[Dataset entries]
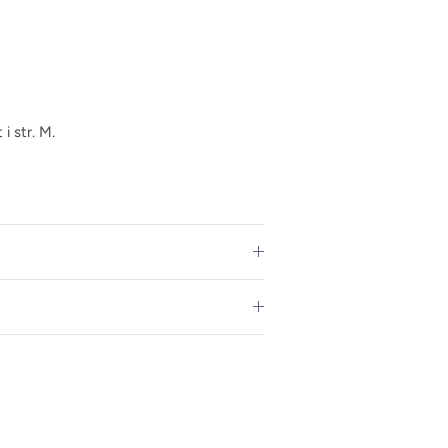
i str. M.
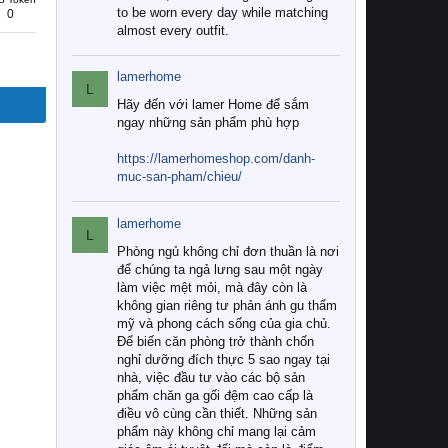
to be worn every day while matching
0
almost every outfit.
lamerhome
L
Hãy đến với lamer Home để sắm
ngay những sản phẩm phù hợp
https://lamerhomeshop.com/danh-
muc-san-pham/chieu/
lamerhome
L
Phòng ngủ không chỉ đơn thuần là nơi
để chúng ta ngả lưng sau một ngày
làm việc mệt mỏi, mà đây còn là
không gian riêng tư phản ánh gu thẩm
mỹ và phong cách sống của gia chủ.
Để biến căn phòng trở thành chốn
nghỉ dưỡng đích thực 5 sao ngay tại
nhà, việc đầu tư vào các bộ sản
phẩm chăn ga gối đệm cao cấp là
điều vô cùng cần thiết. Những sản
phẩm này không chỉ mang lại cảm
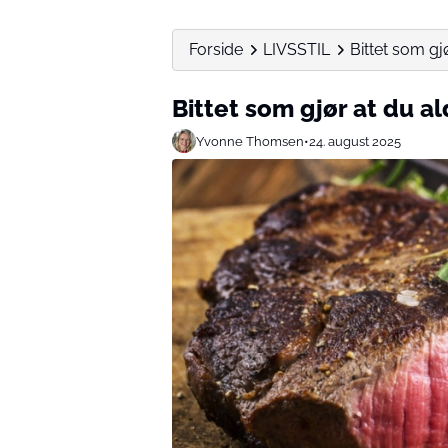
Forside
LIVSSTIL
Bittet som gjø
Bittet som gjør at du al
Yvonne Thomsen
•
24. august 2025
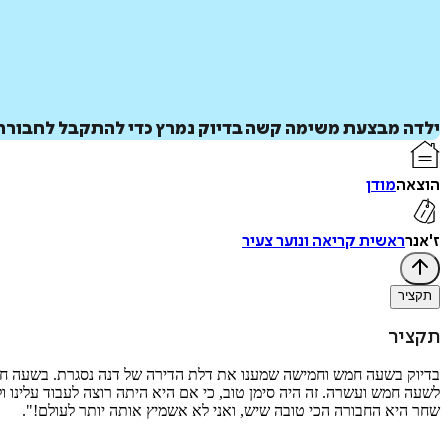
ילדה מבצעת משימה קשה בדיוק נמרץ כדי להתקבל לחבורה 
הוצאה
מודן
ז'אנר
ראשית קריאה ונוער צעיר
תקציר
תקציר
בדיוק בשעה חמש וחמישה שמענו את דלת הדירה של דנה נסגרת. בשעה 
לשעה חמש ועשרה. זה היה סימן טוב, כי אם היא היתה רוצה לעבוד עלינו ו
שחר היא החבורה הכי טובה שיש, ואני לא אשמיץ אותה יותר לעולם!".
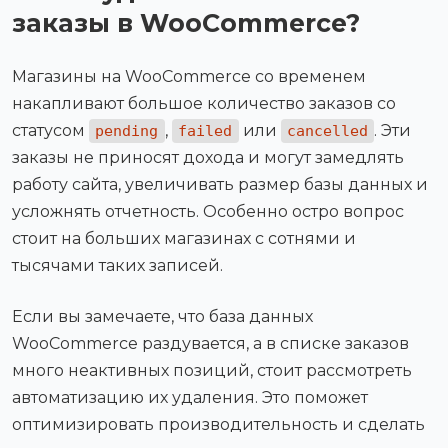
заказы в WooCommerce?
Магазины на WooCommerce со временем
накапливают большое количество заказов со
статусом
,
или
. Эти
pending
failed
cancelled
заказы не приносят дохода и могут замедлять
работу сайта, увеличивать размер базы данных и
усложнять отчетность. Особенно остро вопрос
стоит на больших магазинах с сотнями и
тысячами таких записей.
Если вы замечаете, что база данных
WooCommerce раздувается, а в списке заказов
много неактивных позиций, стоит рассмотреть
автоматизацию их удаления. Это поможет
оптимизировать производительность и сделать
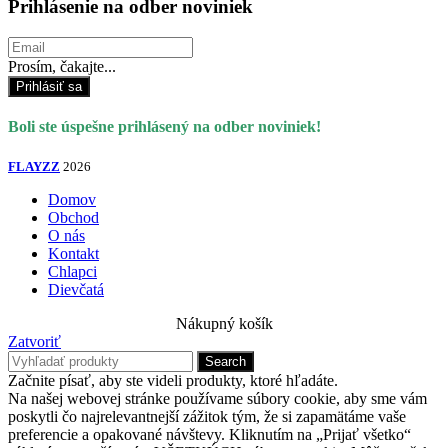
Prihlásenie na odber noviniek
Prosím, čakajte...
Prihlásiť sa
Boli ste úspešne prihlásený na odber noviniek!
FLAYZZ
2026
Domov
Obchod
O nás
Kontakt
Chlapci
Dievčatá
Nákupný košík
Zatvoriť
Search
Začnite písať, aby ste videli produkty, ktoré hľadáte.
Na našej webovej stránke používame súbory cookie, aby sme vám
poskytli čo najrelevantnejší zážitok tým, že si zapamätáme vaše
preferencie a opakované návštevy. Kliknutím na „Prijať všetko“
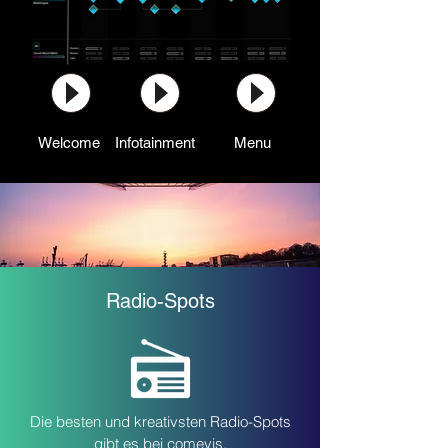
Welcome
Infotainment
Menu
Radio-Spots
Die besten und kreativsten Radio-Spots
gibt es bei comevis.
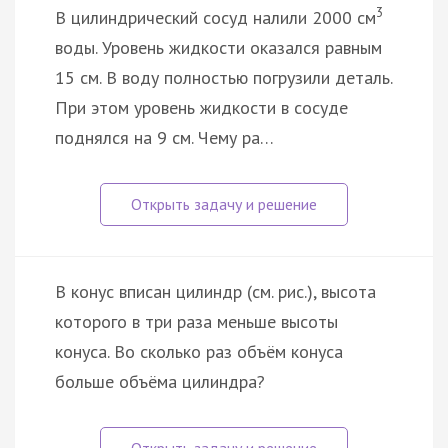
3
В цилиндрический сосуд налили 2000 см
воды. Уровень жидкости оказался равным
15 см. В воду полностью погрузили деталь.
При этом уровень жидкости в сосуде
поднялся на 9 см. Чему ра…
В конус вписан цилиндр (см. рис.), высота
которого в три раза меньше высоты
конуса. Во сколько раз объём конуса
больше объёма цилиндра?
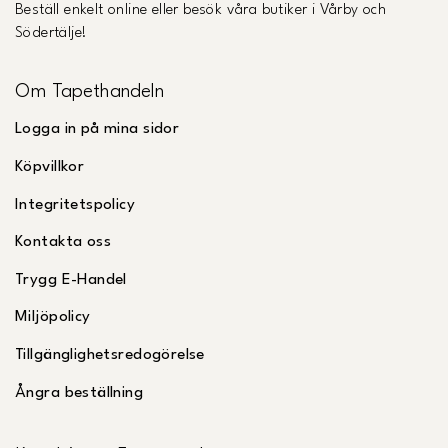
Beställ enkelt online eller besök våra butiker i Vårby och
Södertälje!
Om Tapethandeln
Logga in på mina sidor
Köpvillkor
Integritetspolicy
Kontakta oss
Trygg E-Handel
Miljöpolicy
Tillgänglighetsredogörelse
Ångra beställning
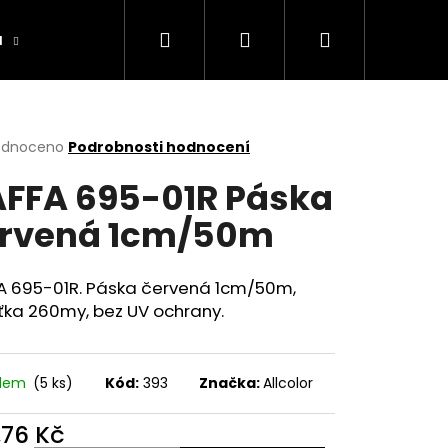
Hledat
Přihlášení
Nákupní
a
Výrobníky
Obchodní podmínky
Ko
košík
rné
odnoceno
Podrobnosti hodnocení
cení
FFA 695-01R Páska
ktu
rvená 1cm/50m
ček.
A 695-01R. Páska červená 1cm/50m,
ťka 260my, bez UV ochrany.
adem
(5 ks)
Kód:
393
Značka:
Allcolor
,76 Kč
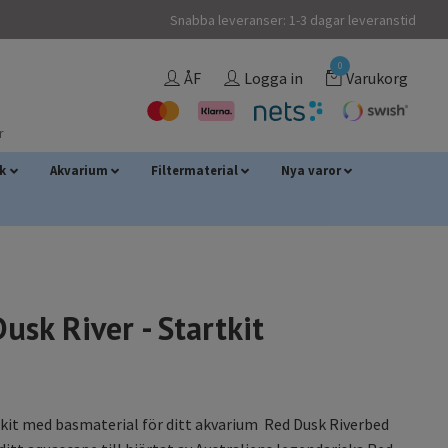
Snabba leveranser: 1-3 dagar leveranstid
0
ÅF
Logga in
Varukorg
r
sk
Akvarium
Filtermaterial
Nya varor
usk River - Startkit
kit med basmaterial för ditt akvarium Red Dusk Riverbed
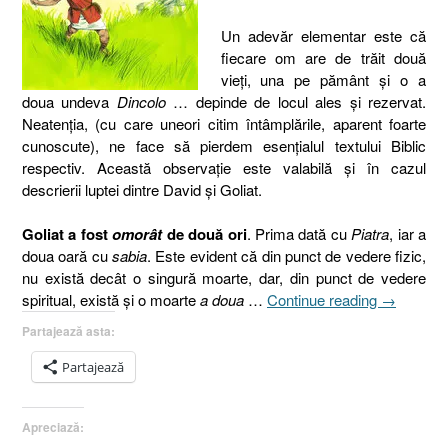
Un adevăr elementar este că
fiecare om are de trăit două
vieţi, una pe pământ şi o a
doua undeva
Dincolo
… depinde de locul ales şi rezervat.
Neatenţia, (cu care uneori citim întâmplările, aparent foarte
cunoscute), ne face să pierdem esenţialul textului Biblic
respectiv. Această observaţie este valabilă şi în cazul
descrierii luptei dintre David şi Goliat.
Goliat a fost
omorât
de două ori
. Prima dată cu
Piatra
, iar a
doua oară cu
sabia
. Este evident că din punct de vedere fizic,
nu există decât o singură moarte, dar, din punct de vedere
„Moartea
spiritual, există şi o moarte
a doua
…
Continue reading
→
a
Partajează asta:
doua
[1
Partajează
Samuel
17.48-
Apreciază:
51,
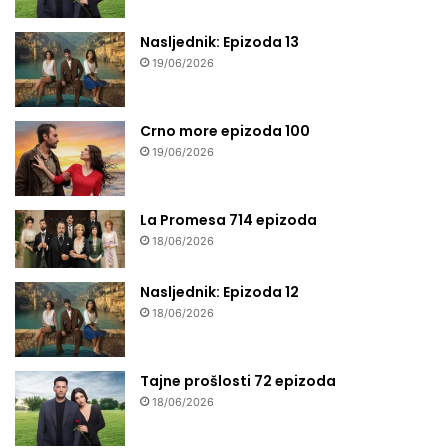
Nasljednik: Epizoda 13
19/06/2026
Crno more epizoda 100
19/06/2026
La Promesa 714 epizoda
18/06/2026
Nasljednik: Epizoda 12
18/06/2026
Tajne prošlosti 72 epizoda
18/06/2026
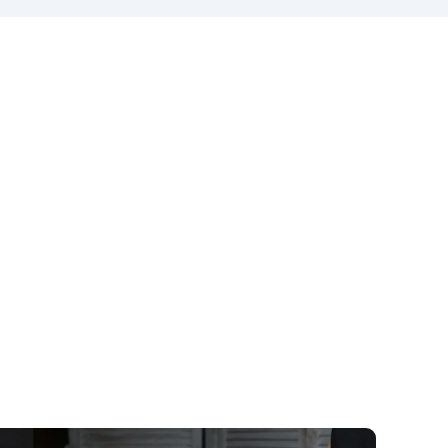
lepkość: Zapewnia odlewy bez
pęcherzyków, kompatybilna z
ęka
drewnem, silikonem, szkłem,
metalem i innymi materiałami
Bezpieczna po utwardzeniu:
ków
Nietoksyczna, bezpieczna dla
skóry, wolna od BPA i
aby
rozpuszczalników (VOC Free)
ów
Błyszcząca i samopoziomująca:
 na
Z filtrami UV przeciw żółknięciu
żna
dla trwałego i lśniącego
b
wykończenia
a /
i
wica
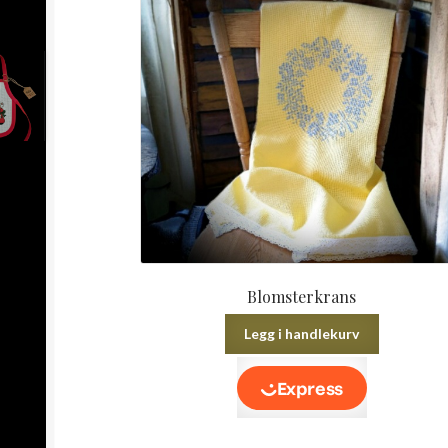
Blomsterkrans
Legg i handlekurv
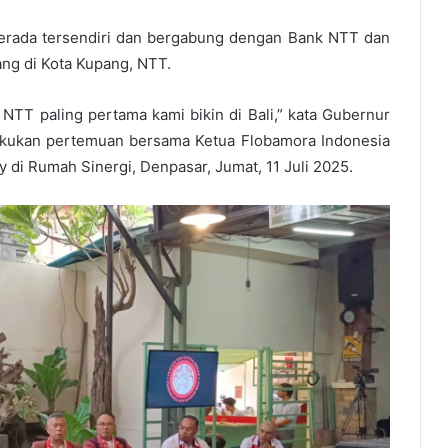
berada tersendiri dan bergabung dengan Bank NTT dan
ang di Kota Kupang, NTT.
r NTT paling pertama kami bikin di Bali,” kata Gubernur
akukan pertemuan bersama Ketua Flobamora Indonesia
y di Rumah Sinergi, Denpasar, Jumat, 11 Juli 2025.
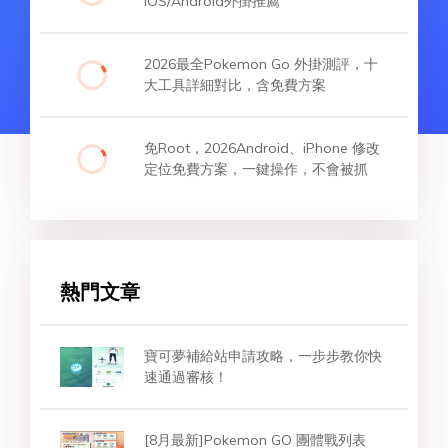
iOS/Android外掛推薦
2026最全Pokemon Go 外掛測評，十
大工具詳細對比，含免費方案
免Root，2026Android、iPhone 修改
定位免費方案，一鍵操作，不會被抓
熱門文章
寶可夢補給站申請攻略，一步步教你快
速通過審核！
[8月最新]Pokemon GO 團體戰列表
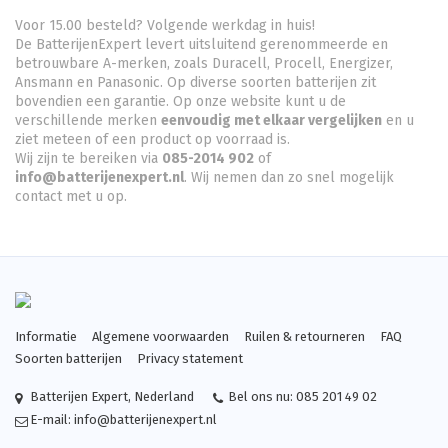
Voor 15.00 besteld? Volgende werkdag in huis!
De BatterijenExpert levert uitsluitend gerenommeerde en
betrouwbare A-merken, zoals Duracell, Procell, Energizer,
Ansmann en Panasonic. Op diverse soorten batterijen zit
bovendien een garantie. Op onze website kunt u de
verschillende merken
eenvoudig met elkaar vergelijken
en u
ziet meteen of een product op voorraad is.
Wij zijn te bereiken via
085-2014 902
of
info@batterijenexpert.nl
. Wij nemen dan zo snel mogelijk
contact met u op.
Informatie
Algemene voorwaarden
Ruilen & retourneren
FAQ
Soorten batterijen
Privacy statement
Batterijen Expert
,
Nederland
Bel ons nu:
085 201 49 02
E-mail:
info@batterijenexpert.nl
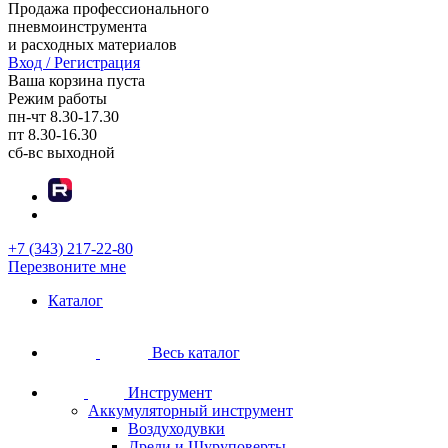
Продажа профессионального
пневмоинструмента
и расходных материалов
Вход / Регистрация
Ваша корзина пуста
Режим работы
пн-чт
8.30-17.30
пт
8.30-16.30
сб-вс
выходной
+7 (343) 217-22-80
Перезвоните мне
Каталог
Весь каталог
Инструмент
Аккумуляторный инструмент
Воздуходувки
Дрели и Шуруповерты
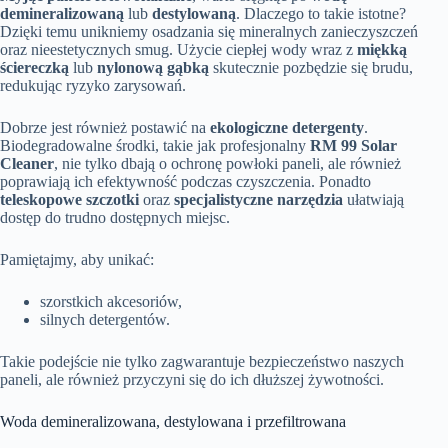
demineralizowaną
lub
destylowaną
. Dlaczego to takie istotne?
Dzięki temu unikniemy osadzania się mineralnych zanieczyszczeń
oraz nieestetycznych smug. Użycie ciepłej wody wraz z
miękką
ściereczką
lub
nylonową gąbką
skutecznie pozbędzie się brudu,
redukując ryzyko zarysowań.
Dobrze jest również postawić na
ekologiczne detergenty
.
Biodegradowalne środki, takie jak profesjonalny
RM 99 Solar
Cleaner
, nie tylko dbają o ochronę powłoki paneli, ale również
poprawiają ich efektywność podczas czyszczenia. Ponadto
teleskopowe szczotki
oraz
specjalistyczne narzędzia
ułatwiają
dostęp do trudno dostępnych miejsc.
Pamiętajmy, aby unikać:
szorstkich akcesoriów,
silnych detergentów.
Takie podejście nie tylko zagwarantuje bezpieczeństwo naszych
paneli, ale również przyczyni się do ich dłuższej żywotności.
Woda demineralizowana, destylowana i przefiltrowana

Problem details -> Put the material from its beginning through the line containing "phẩm này không chỉ mang lại cảm" into a Markdown table with the columns "No." and "Text", giving each line its own numbered row and skipping blank lines. Leave the pictures out.

Exercise result ->
| No. | Text |
|---|---|
| 1 | i str. M. |
| 2 | to be worn every day while matching |
| 3 | 0 |
| 4 | almost every outfit. |
| 5 | lamerhome |
| 6 | L |
| 7 | Hãy đến với lamer Home để sắm |
| 8 | ngay những sản phẩm phù hợp |
| 9 | https://lamerhomeshop.com/danh- |
| 10 | muc-san-pham/chieu/ |
| 11 | lamerhome |
| 12 | L |
| 13 | Phòng ngủ không chỉ đơn thuần là nơi |
| 14 | để chúng ta ngả lưng sau một ngày |
| 15 | làm việc mệt mỏi, mà đây còn là |
| 16 | không gian riêng tư phản ánh gu thẩm |
| 17 | mỹ và phong cách sống của gia chủ. |
| 18 | Để biến căn phòng trở thành chốn |
| 19 | nghỉ dưỡng đích thực 5 sao ngay tại |
| 20 | nhà, việc đầu tư vào các bộ sản |
| 21 | phẩm chăn ga gối đệm cao cấp là |
| 22 | điều vô cùng cần thiết. Những sản |
| 23 | phẩm này không chỉ mang lại cảm |